• INSTRUCTIONS FOR THE TASK
Where a line of the entries below includes the string "event", count it. Give only the resulting number.
╔══
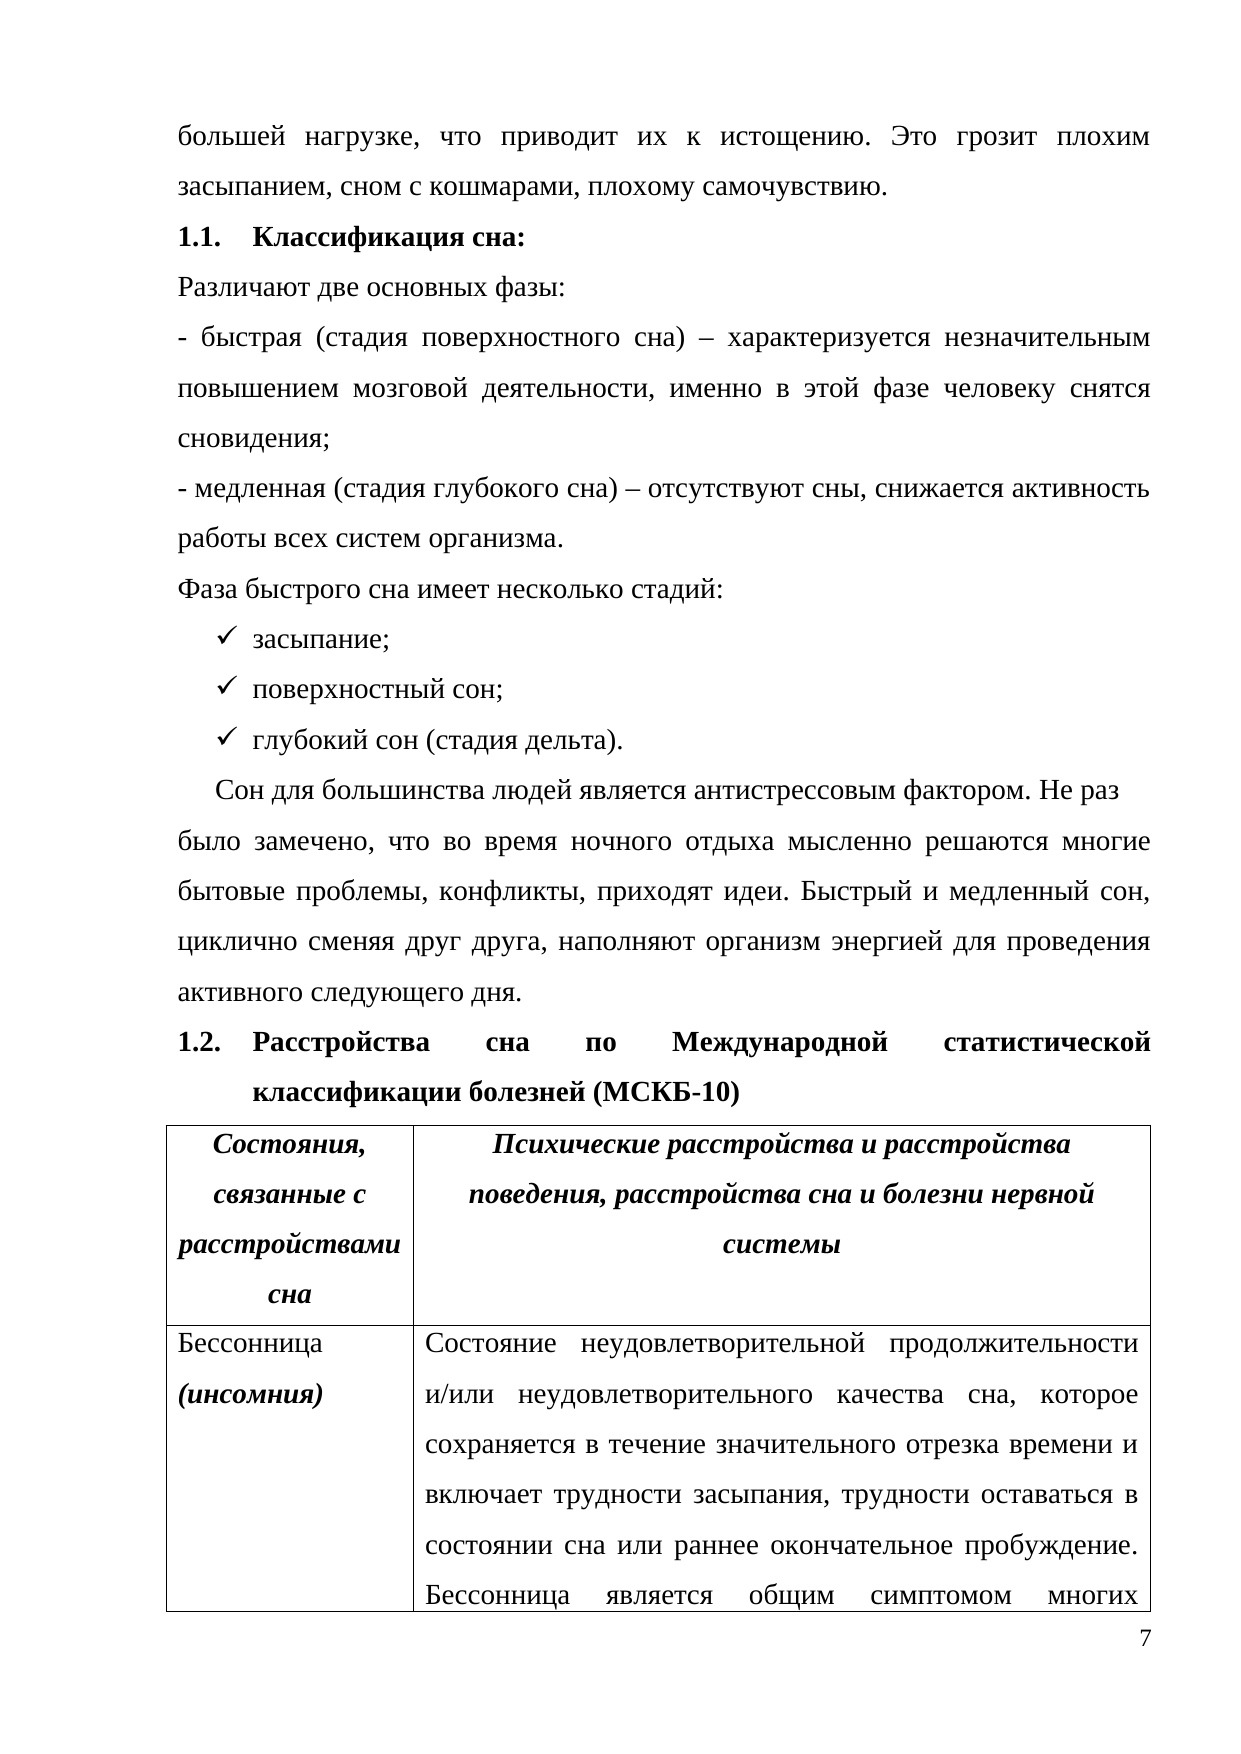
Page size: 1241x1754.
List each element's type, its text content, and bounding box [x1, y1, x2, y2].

table_header Состояния, связанные с расстройствами сна [167, 1126, 413, 1324]
text Фаза быстрого сна имеет несколько стадий: [177, 571, 1152, 604]
text - медленная (стадия глубокого сна) – отсутствуют сны, снижается активность работы всех систем организма. [177, 470, 1152, 554]
table_header Психические расстройства и расстройства поведения, расстройства сна и болезни нервной системы [414, 1126, 1150, 1324]
text - быстрая (стадия поверхностного сна) – характеризуется незначительным повышением мозговой деятельности, именно в этой фазе человеку снятся сновидения; [177, 319, 1152, 453]
list Расстройства сна по Международной статистической классификации болезней (МСКБ-10) [177, 1024, 1152, 1108]
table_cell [167, 1326, 413, 1611]
list поверхностный сон; [215, 672, 1152, 705]
text Сон для большинства людей является антистрессовым фактором. Не раз [177, 772, 1152, 806]
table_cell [414, 1326, 1150, 1611]
list засыпание; [215, 621, 1152, 655]
text было замечено, что во время ночного отдыха мысленно решаются многие бытовые проблемы, конфликты, приходят идеи. Быстрый и медленный сон, циклично сменяя друг друга, наполняют организм энергией для проведения активного следующего дня. [177, 823, 1152, 1007]
list Классификация сна: [177, 219, 1152, 252]
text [177, 118, 1152, 202]
list глубокий сон (стадия дельта). [215, 722, 1152, 756]
text Различают две основных фазы: [177, 269, 1152, 303]
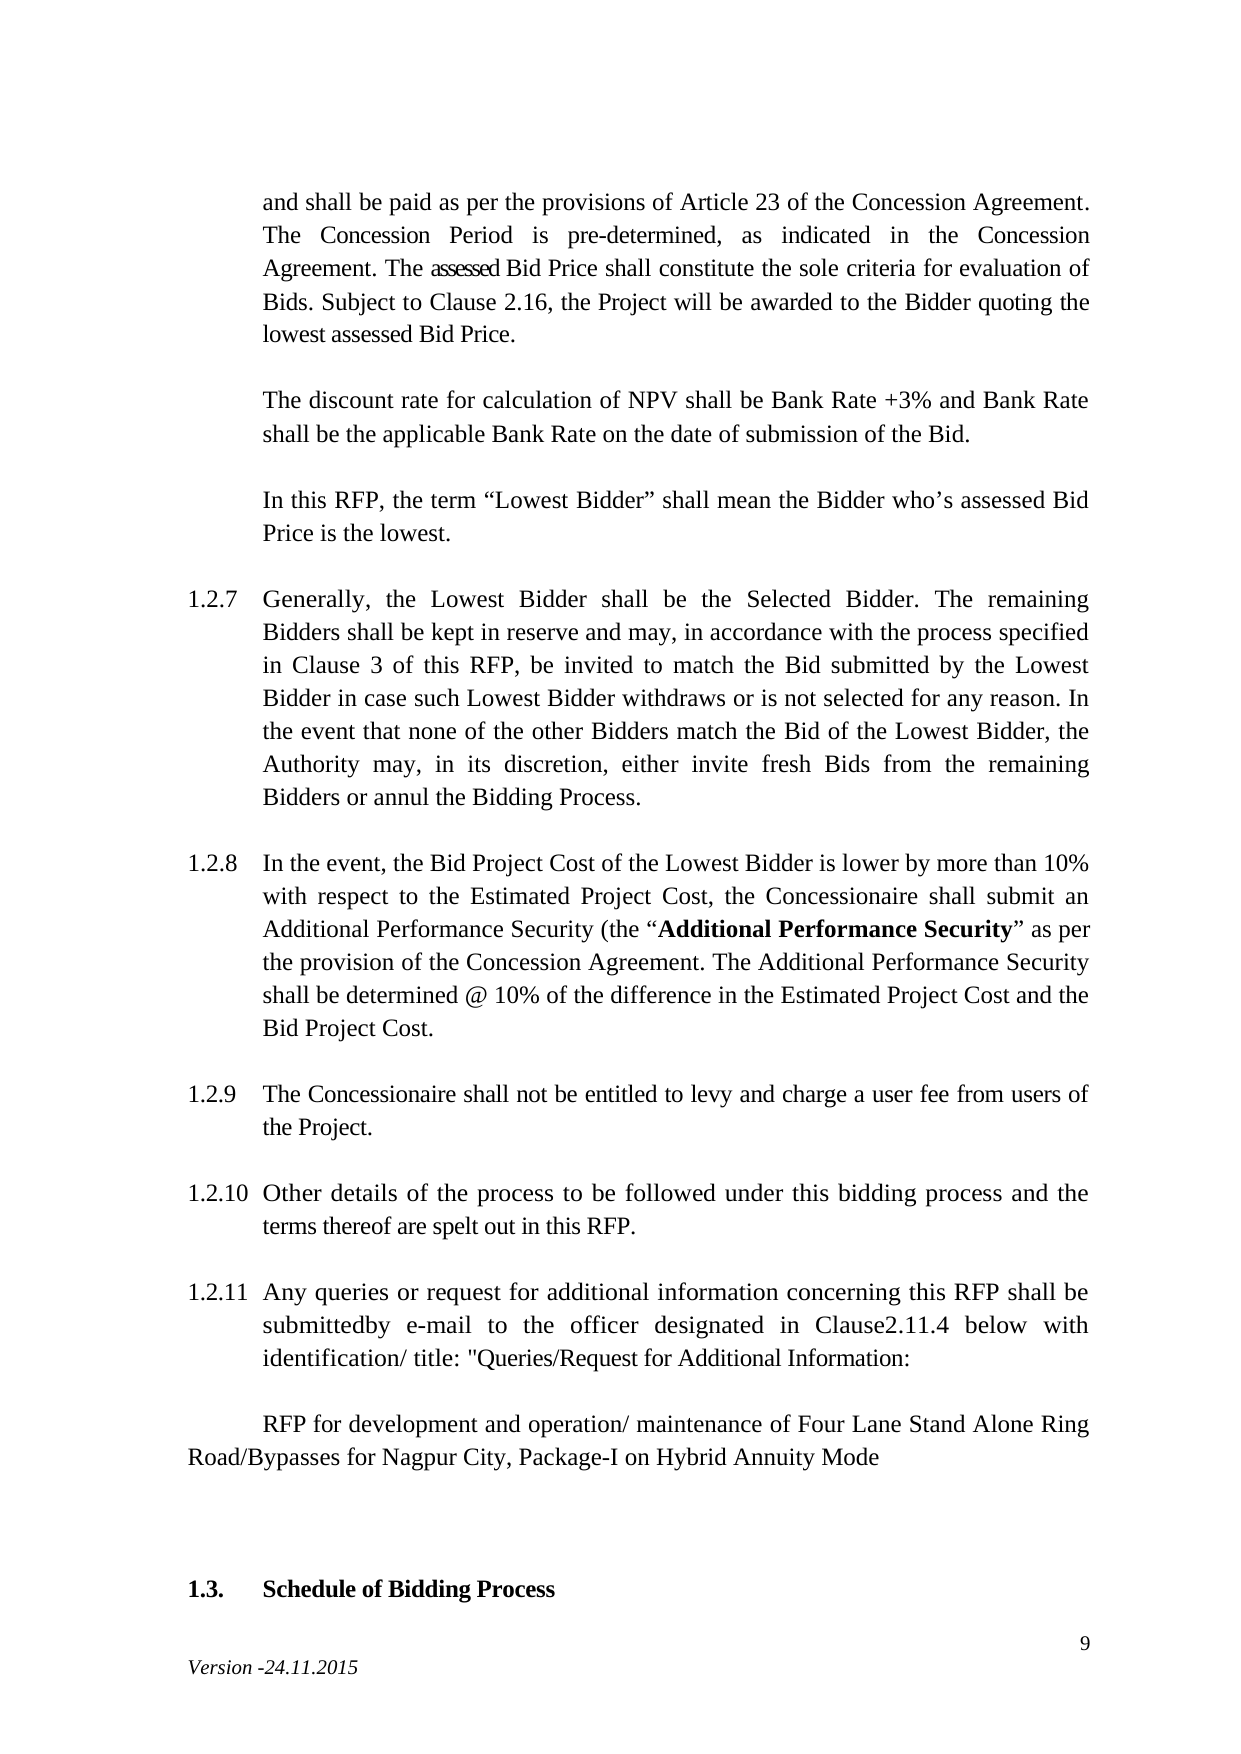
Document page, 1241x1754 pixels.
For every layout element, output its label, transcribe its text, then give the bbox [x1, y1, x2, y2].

text RFP for development and operation/ maintenance of Four Lane Stand Alone Ring Road/Bypasses for Nagpur City, Package-I on Hybrid Annuity Mode [187, 1409, 1090, 1471]
text In this RFP, the term “Lowest Bidder” shall mean the Bidder who’s assessed Bid Price is the lowest. [262, 485, 1090, 546]
list Other details of the process to be followed under this bidding process and the terms thereof are spelt out in this RFP. [187, 1178, 1090, 1240]
list In the event, the Bid Project Cost of the Lowest Bidder is lower by more than 10% with respect to the Estimated Project Cost, the Concessionaire shall submit an Additional Performance Security (the “Additional Performance Security” as per the provision of the Concession Agreement. The Additional Performance Security shall be determined @ 10% of the difference in the Estimated Project Cost and the Bid Project Cost. [187, 848, 1090, 1042]
text The discount rate for calculation of NPV shall be Bank Rate +3% and Bank Rate shall be the applicable Bank Rate on the date of submission of the Bid. [262, 386, 1090, 447]
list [187, 187, 1090, 348]
list Generally, the Lowest Bidder shall be the Selected Bidder. The remaining Bidders shall be kept in reserve and may, in accordance with the process specified in Clause 3 of this RFP, be invited to match the Bid submitted by the Lowest Bidder in case such Lowest Bidder withdraws or is not selected for any reason. In the event that none of the other Bidders match the Bid of the Lowest Bidder, the Authority may, in its discretion, either invite fresh Bids from the remaining Bidders or annul the Bidding Process. [187, 584, 1090, 811]
list Schedule of Bidding Process [187, 1574, 1090, 1603]
list The Concessionaire shall not be entitled to levy and charge a user fee from users of the Project. [187, 1079, 1090, 1141]
list Any queries or request for additional information concerning this RFP shall be submittedby e-mail to the officer designated in Clause2.11.4 below with identification/ title: "Queries/Request for Additional Information: [187, 1277, 1090, 1372]
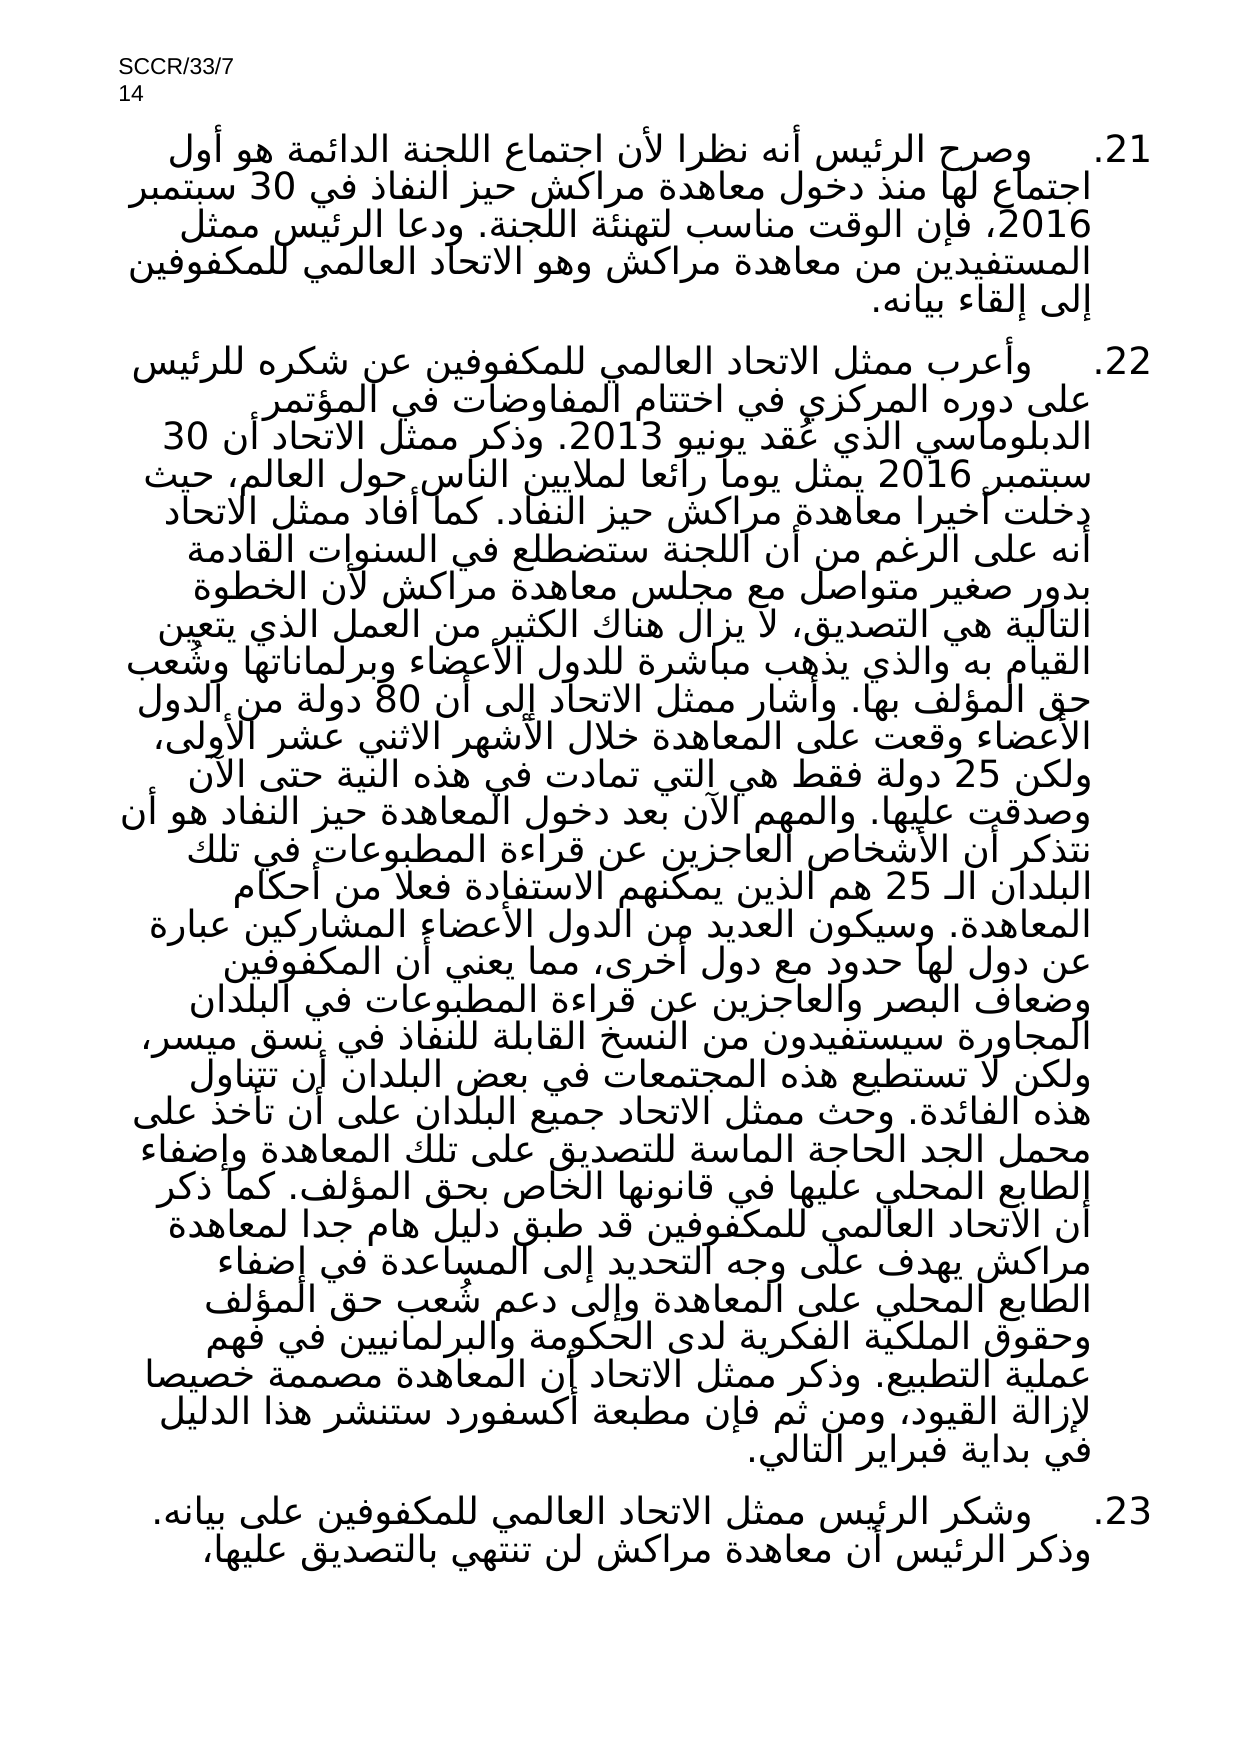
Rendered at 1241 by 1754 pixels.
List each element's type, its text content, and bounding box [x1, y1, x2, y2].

text وصرح الرئيس أنه نظرا لأن اجتماع اللجنة الدائمة هو أول اجتماع لها منذ دخول معاهدة مراكش حيز النفاذ في 30 سبتمبر 2016، فإن الوقت مناسب لتهنئة اللجنة. ودعا الرئيس ممثل المستفيدين من معاهدة مراكش وهو الاتحاد العالمي للمكفوفين إلى إلقاء بيانه. [118, 132, 1092, 320]
text وأعرب ممثل الاتحاد العالمي للمكفوفين عن شكره للرئيس على دوره المركزي في اختتام المفاوضات في المؤتمر الدبلوماسي الذي عُقد يونيو 2013. وذكر ممثل الاتحاد أن 30 سبتمبر 2016 يمثل يوما رائعا لملايين الناس حول العالم، حيث دخلت أخيرا معاهدة مراكش حيز النفاد. كما أفاد ممثل الاتحاد أنه على الرغم من أن اللجنة ستضطلع في السنوات القادمة بدور صغير متواصل مع مجلس معاهدة مراكش لأن الخطوة التالية هي التصديق، لا يزال هناك الكثير من العمل الذي يتعين القيام به والذي يذهب مباشرة للدول الأعضاء وبرلماناتها وشُعب حق المؤلف بها. وأشار ممثل الاتحاد إلى أن 80 دولة من الدول الأعضاء وقعت على المعاهدة خلال الأشهر الاثني عشر الأولى، ولكن 25 دولة فقط هي التي تمادت في هذه النية حتى الآن وصدقت عليها. والمهم الآن بعد دخول المعاهدة حيز النفاد هو أن نتذكر أن الأشخاص العاجزين عن قراءة المطبوعات في تلك البلدان الـ 25 هم الذين يمكنهم الاستفادة فعلا من أحكام المعاهدة. وسيكون العديد من الدول الأعضاء المشاركين عبارة عن دول لها حدود مع دول أخرى، مما يعني أن المكفوفين وضعاف البصر والعاجزين عن قراءة المطبوعات في البلدان المجاورة سيستفيدون من النسخ القابلة للنفاذ في نسق ميسر، ولكن لا تستطيع هذه المجتمعات في بعض البلدان أن تتناول هذه الفائدة. وحث ممثل الاتحاد جميع البلدان على أن تأخذ على محمل الجد الحاجة الماسة للتصديق على تلك المعاهدة وإضفاء الطابع المحلي عليها في قانونها الخاص بحق المؤلف. كما ذكر أن الاتحاد العالمي للمكفوفين قد طبق دليل هام جدا لمعاهدة مراكش يهدف على وجه التحديد إلى المساعدة في إضفاء الطابع المحلي على المعاهدة وإلى دعم شُعب حق المؤلف وحقوق الملكية الفكرية لدى الحكومة والبرلمانيين في فهم عملية التطبيع. وذكر ممثل الاتحاد أن المعاهدة مصممة خصيصا لإزالة القيود، ومن ثم فإن مطبعة أكسفورد ستنشر هذا الدليل في بداية فبراير التالي. [118, 345, 1092, 1470]
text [118, 1495, 1092, 1570]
╚══
• TASK RESULT
2